Brief:
Only an exact repetition is needed: the lines from the start of the listing below through the line that contains "ません。改造してる方向けに、バージョンアップポイントを", pictures omitted.

Extracted data:
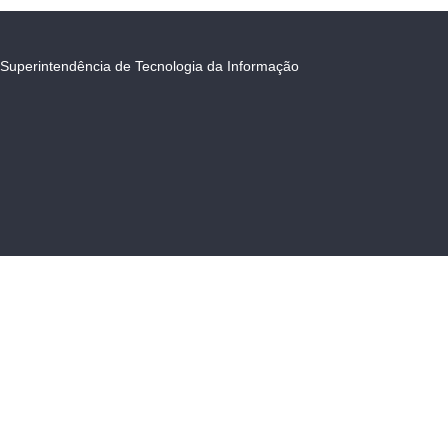
Superintendência de Tecnologia da Informação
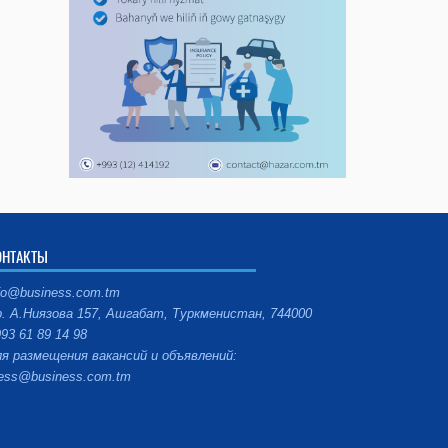
ОНТАКТЫ
fo@business.com.tm
. А.Ниязова 157, Ашгабат, Туркменистан, 744000
93 61 89 14 98
я размещения вакансий и объявлений:
ess@business.com.tm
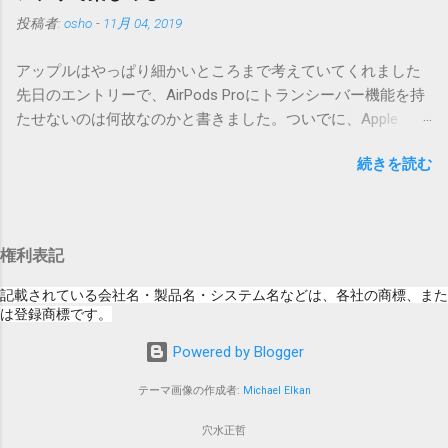
については、以下のWebサイトをご覧くださ
番号を持つパッチを適用してください。バージョンが古い場
投稿者:
osho
-
11月 04, 2019
い」の部分。 セキュリティコンテンツ…？ こ
合は一つずつ順に適用していく必要があります。0.5.0以降
んなブログをやっている私でも説明に困りま
は、パッチが正常に当てられるかどうかのチェックをしてい
アップルはやっぱり細かいところまで考えていてくれました
す。人によってはここで悩んだ結果、アップ
ません。改造してる方向けに、バージョンアップポイントを
先日のエントリーで、AirPods Proにトランシーバー機能を持
デートをしない人も出てきそうですよ。アッ
お知らせするのが主な目的となっています。 まずはどんなふ
たせないのは何故なのかと書きました。ついでに、Apple
プデートに限らず、分からないけどやってみ
うに使うものか説明し、設置方法は後述します。 使い方 メー
Watchにはトランシーバーアプリがあるのに、AirPodsは普段
る人よりも、分からないからやらない人の方
ル本文の1行目にauthor（投稿者）を、2行目にカテゴリを、
続きを読む
はiPhoneに接続してるから使えないじゃん云々を書いたので
が多いと思います。経験上の感覚ですけれ
それぞれ<>（半角文字）で囲って指定してください。使用す
すが、これは大きな間違いでした。 手元にあるのはAirPodsの
ど。 さらに。「以下のWebサイト」のリンク
るauthorとカテゴリは事前にMTで作っておく必要がありま
ため、AirPods Proでは未検証ですが、おそらく同じ結果にな
をクリックしても、アップデート公開当日と
す。 <extend>と書かれただけの行があると、それ以降の行は
ると思います。 iPhoneにAirPodsを接続した状態で、Apple
かですと、該当するアップデートが未掲載だ
追記項目（extend）として扱われますので、必要に応じて指
権利表記
Watchでトランシーバーアプリを起動すると、AirPodsはトラ
ったりします。（もしかしたら、各端末の設
定してください。この指定の前後に文字があってはいけませ
ンシーバーのために機能するようになります。Apple Watchの
定アイコンにアップデートがある旨のバッヂ
記載されている会社名・製品名・システム名などは、各社の商標、また
ん。また、<>の中の文字は、設...
画面上にある送信ボタン（黄色い大きな丸）を押している
は登録商標です。
がつく頃には、ページの準備ができているの
間、AirPodsは聞き取った音声をトランシーバーアプリを通し
かもしれません） さらにさらに。スクショの
Powered by Blogger
て相手のApple Watchへ送信してくれます。相手が同様にして
iPad OS 13.2.2ですが、公開から数日たった今
話したことは、AirPodsから聞こえてきます。 何も設定しなく
日、当該ページにアクセスした結果が以下の
テーマ画像の作成者:
Michael Elkan
ても、期待した通りに自然につながる。まさにアップルクオ
通り。 「このアップデートにはCVEの公開エ
リティ。 ただ、交信終了後のAirPodsは、音楽再生を再開して
穴水正哲
ントリがありません。」 もはや意味が分かり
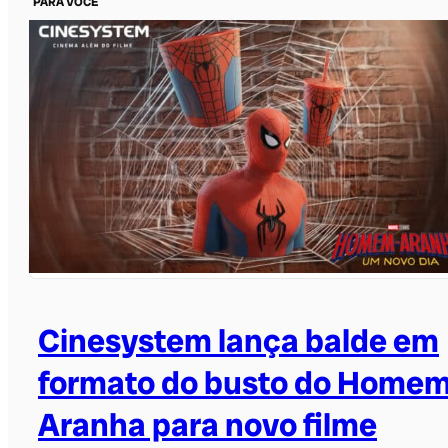
PARA VOCÊ
Cinesystem lança balde em
formato do busto do Homem
Aranha para novo filme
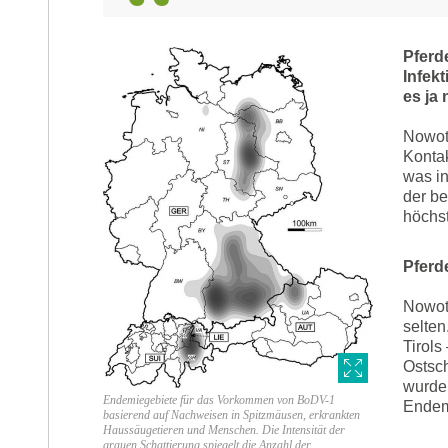
Pferd
Infek
es ja 
Nowotn
Kontak
was in
der be
höchst
Pferde
Nowotn
selten
Tirols
Ostsch
wurde 
Endemiegebiete für das Vorkommen von BoDV-1
Endemi
basierend auf Nachweisen in Spitzmäusen, erkrankten
Haussäugetieren und Menschen. Die Intensität der
grauen Schattierung spiegelt die Anzahl der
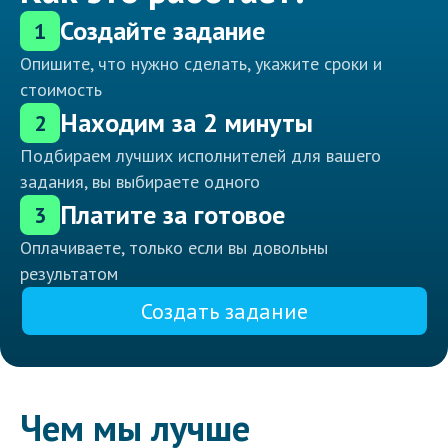
Создайте задание
1
Опишите, что нужно сделать, укажите сроки и
стоимость
Находим за 2 минуты
2
Подбираем лучших исполнителей для вашего
задания, вы выбираете одного
Платите за готовое
3
Оплачиваете, только если вы довольны
результатом
Создать задание
Чем мы лучше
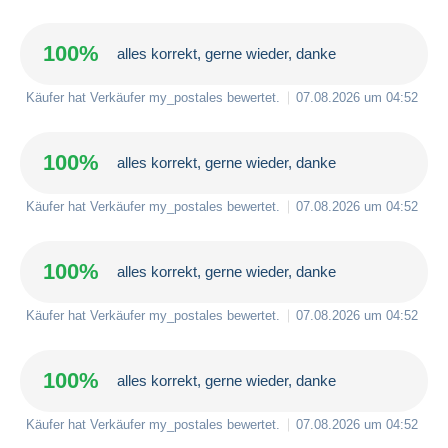
100%
alles korrekt, gerne wieder, danke
Käufer hat Verkäufer
my_postales
bewertet.
07.08.2026 um 04:52
100%
alles korrekt, gerne wieder, danke
Käufer hat Verkäufer
my_postales
bewertet.
07.08.2026 um 04:52
100%
alles korrekt, gerne wieder, danke
Käufer hat Verkäufer
my_postales
bewertet.
07.08.2026 um 04:52
100%
alles korrekt, gerne wieder, danke
Käufer hat Verkäufer
my_postales
bewertet.
07.08.2026 um 04:52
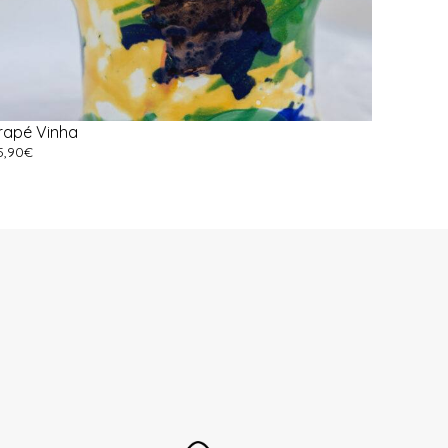
rapé Vinha
5,90
€
dicionar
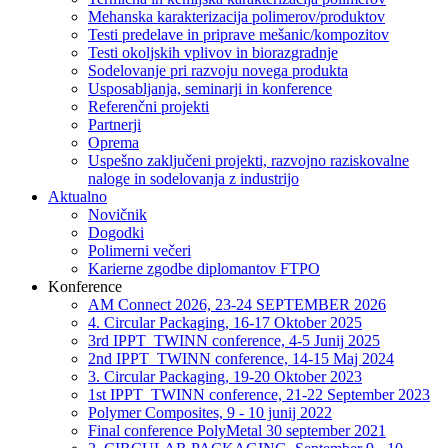
Mehanska karakterizacija polimerov/produktov
Testi predelave in priprave mešanic/kompozitov
Testi okoljskih vplivov in biorazgradnje
Sodelovanje pri razvoju novega produkta
Usposabljanja, seminarji in konference
Referenčni projekti
Partnerji
Oprema
Uspešno zaključeni projekti, razvojno raziskovalne
naloge in sodelovanja z industrijo
Aktualno
Novičnik
Dogodki
Polimerni večeri
Karierne zgodbe diplomantov FTPO
Konference
AM Connect 2026, 23-24 SEPTEMBER 2026
4. Circular Packaging, 16-17 Oktober 2025
3rd IPPT_TWINN conference, 4-5 Junij 2025
2nd IPPT_TWINN conference, 14-15 Maj 2024
3. Circular Packaging, 19-20 Oktober 2023
1st IPPT_TWINN conference, 21-22 September 2023
Polymer Composites, 9 - 10 junij 2022
Final conference PolyMetal 30 september 2021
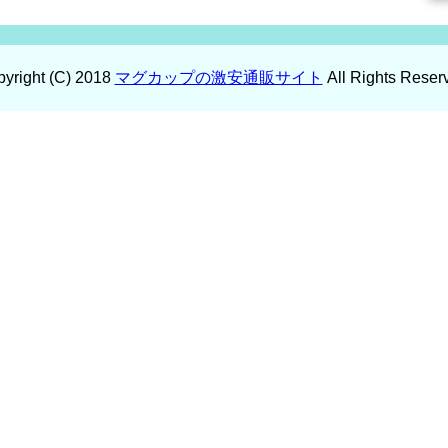
yright (C) 2018
マグカップの激安通販サイト
All Rights Reser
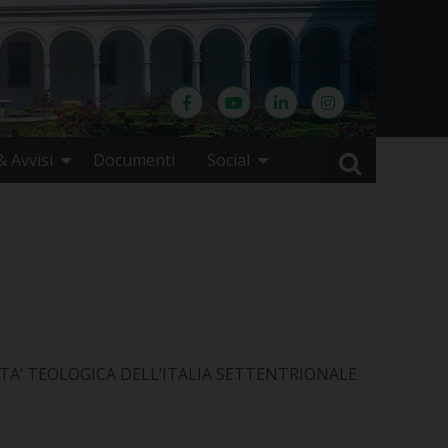
 Avvisi
Documenti
Social
FACOLTA’ TEOLOGICA DELL’ITALIA SETTENTRIONALE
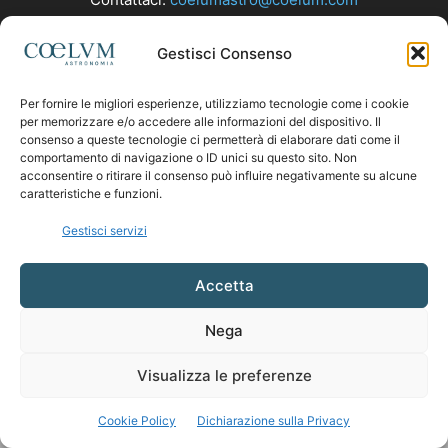
Gestisci Consenso
SEGUICI
Per fornire le migliori esperienze, utilizziamo tecnologie come i cookie
per memorizzare e/o accedere alle informazioni del dispositivo. Il
consenso a queste tecnologie ci permetterà di elaborare dati come il
comportamento di navigazione o ID unici su questo sito. Non
acconsentire o ritirare il consenso può influire negativamente su alcune
caratteristiche e funzioni.
Gestisci servizi
Accetta
Nega
Visualizza le preferenze
Cookie Policy
Dichiarazione sulla Privacy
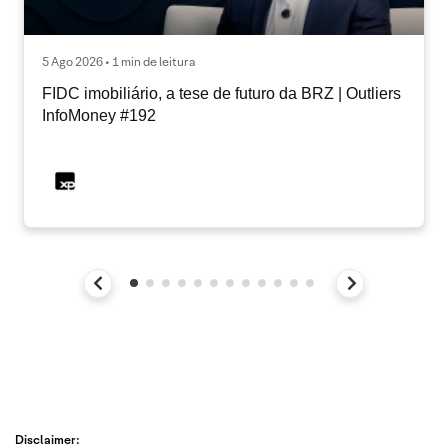
5 Ago 2026 • 1 min de leitura
FIDC imobiliário, a tese de futuro da BRZ | Outliers
InfoMoney #192
Disclaimer:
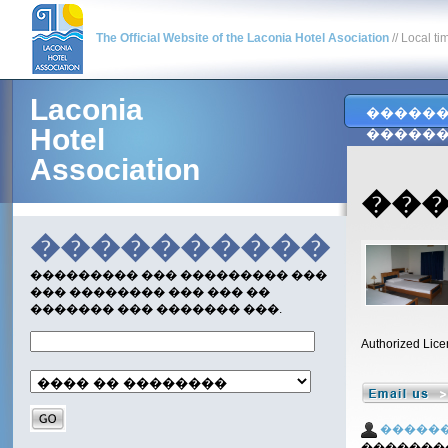
The Official Website of the Laconia Hotel Asociation
// Local ti
Laconia
�����
Hotel
�����
Association
���
����������
��������� ��� ��������� ���
��� �������� ��� ��� ��
������� ��� ������� ���.
Authorized Lice
�����
�������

Answer section:
Superintendência de Tecnologia da Informação
ОНТАКТЫ
fo@business.com.tm
. А.Ниязова 157, Ашгабат, Туркменистан, 744000
93 61 89 14 98
я размещения вакансий и объявлений:
ess@business.com.tm
については、以下のWebサイトをご覧くださ
番号を持つパッチを適用してください。バージョンが古い場
投稿者:
osho
-
11月 04, 2019
い」の部分。 セキュリティコンテンツ…？ こ
合は一つずつ順に適用していく必要があります。0.5.0以降
んなブログをやっている私でも説明に困りま
は、パッチが正常に当てられるかどうかのチェックをしてい
アップルはやっぱり細かいところまで考えていてくれました
す。人によってはここで悩んだ結果、アップ
ません。改造してる方向けに、バージョンアップポイントを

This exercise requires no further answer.